Department of Psychology Speaker Series
Dr. Shawn Geniole is currently a visiting Banting Postdoctoral Research Fellow, funded by the Social Sciences and Humanities Research Council, working on several collaborative projects at Nipissing University and the University of Vienna. His talk is titled Identfying the pathways through which and people for whom testosterone promotes aggression.

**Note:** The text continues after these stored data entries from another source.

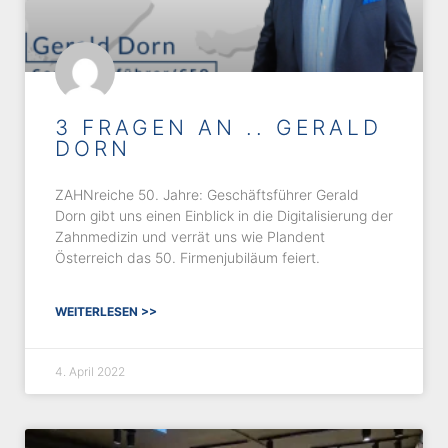
3 FRAGEN AN .. GERALD
DORN
ZAHNreiche 50. Jahre: Geschäftsführer Gerald
Dorn gibt uns einen Einblick in die Digitalisierung der
Zahnmedizin und verrät uns wie Plandent
Österreich das 50. Firmenjubiläum feiert.
WEITERLESEN >>
4. April 2022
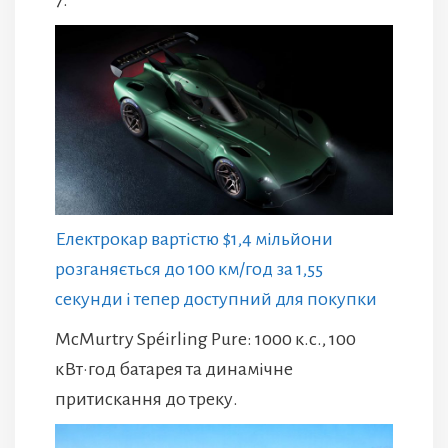
Електрокар вартістю $1,4 мільйони
розганяється до 100 км/год за 1,55
секунди і тепер доступний для покупки
McMurtry Spéirling Pure: 1000 к.с., 100
кВт·год батарея та динамічне
притискання до треку.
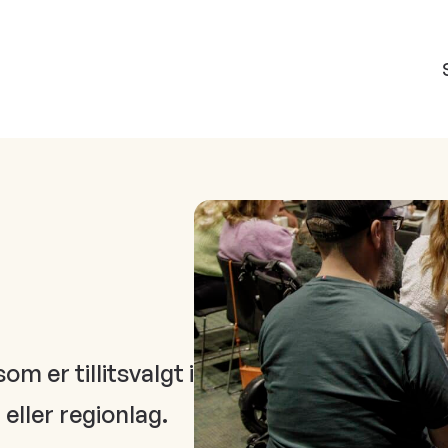
m er tillitsvalgt i
eller regionlag.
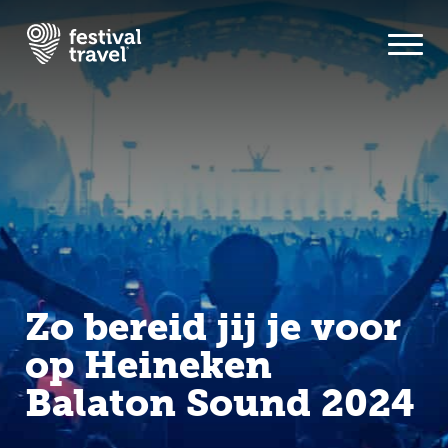
Festivals
Travel
Inspiratie
Festivalnieuws
Zo bereid jij je voor
Contact
op Heineken
Balaton Sound 2024
Mijn account
Nederlands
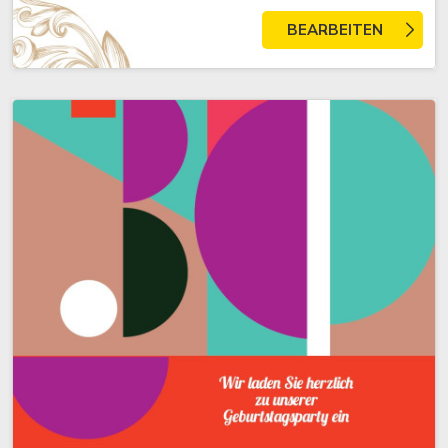
BEARBEITEN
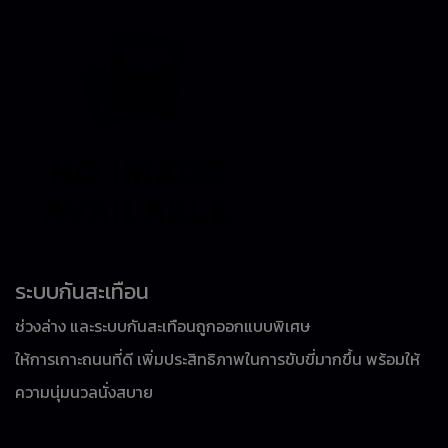
ระบบกันสะเทือน
ช่วงล่าง และระบบกันสะเทือนถูกออกแบบพิเศษ
ให้การเกาะถนนที่ดี เพิ่มประสิทธิภาพในการขับขี่มากขึ้น พร้อมให้
ความนุ่มนวลนั่งสบาย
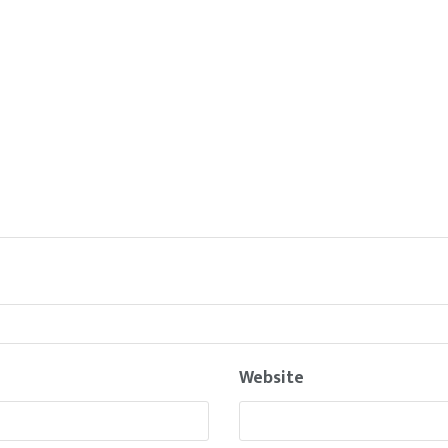
Website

Here is a summary of his presentation:
Contrary to folk wisdom and animal models, testosterone’s effects on human aggression are weak and inconsistent, with little known about the neurobiological pathways through which, and people for whom, testosterone has its effects. I will summarize research from two studies showing that testosterone does not increase aggression indiscriminately, but rather exerts differential effects depending on personality and genotype. In Study 1, testosterone increased aggression in men with personality profiles conferring high dominance, independent self-construal, and low self-control. In Study 2, these conditional effects were replicated, and further enhanced among men with fewer (vs more) CAG repeats in exon 1 of the androgen receptor gene, a polymorphism associated with increased androgen receptor efficiency. The effects on aggression were rapid, occurring within 30 minutes of administration, and mediated by participants’ subjective feelings of reward (rather than anger) associated with aggression. Together, these studies provide novel evidence that testosterone may promote human aggression through its actions on the androgen receptor, and that these effects may be enhanced among men with certain personality profiles because testosterone more strongly upregulates the subjective pleasure these men derive from aggression.
The talk is scheduled for Tuesday, February 27 at 12 p.m. in room R309. Refreshments will be served and everyone is welcome.